## TEXT EXCERPT
----

RE: Sequences of combining characters (from Romanization of Cyril lic and Byzantine legal codes)

From: Peter_Constable@sil.org
Date: Wed Sep 18 2002 - 09:24:51 EDT


On 09/18/2002 03:48:41 AM Marco Cimarosti wrote:

>Using the COMBINING DOUBLE INVERTED BREVE doesn't make things much better:
>
> t U+0361 s U+0307
>
>Still, <U+0361> only applies to <t>,

I'm not sure why you say that. < t, 0361, s > should render with the
inverted breve spanning both the t and the s. And 0361 is definitely
preferable (except perhaps certain FE legacy contexts) to FE20 + FE21.

>and <U+0307> only applies to <s>.

----

Layout element annotations

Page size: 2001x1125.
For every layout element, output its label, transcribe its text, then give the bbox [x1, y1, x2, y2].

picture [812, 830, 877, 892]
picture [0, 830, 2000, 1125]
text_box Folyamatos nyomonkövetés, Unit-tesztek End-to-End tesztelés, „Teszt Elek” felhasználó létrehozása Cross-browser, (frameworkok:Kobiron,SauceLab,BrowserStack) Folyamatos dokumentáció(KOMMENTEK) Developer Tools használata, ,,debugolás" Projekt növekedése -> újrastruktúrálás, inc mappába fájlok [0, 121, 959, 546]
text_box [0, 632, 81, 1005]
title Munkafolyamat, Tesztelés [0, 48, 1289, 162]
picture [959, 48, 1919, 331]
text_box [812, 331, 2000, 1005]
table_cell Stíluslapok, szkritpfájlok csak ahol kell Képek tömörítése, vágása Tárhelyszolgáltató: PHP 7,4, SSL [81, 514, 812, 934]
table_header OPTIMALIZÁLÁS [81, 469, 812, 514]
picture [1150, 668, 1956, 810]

----

## OBJECTIVE
According to the post on sequences of combining characters, how should < t, 0361, s > render?

## RESPONSE TO THIS EXERCISE
With the inverted breve spanning both the t and the s.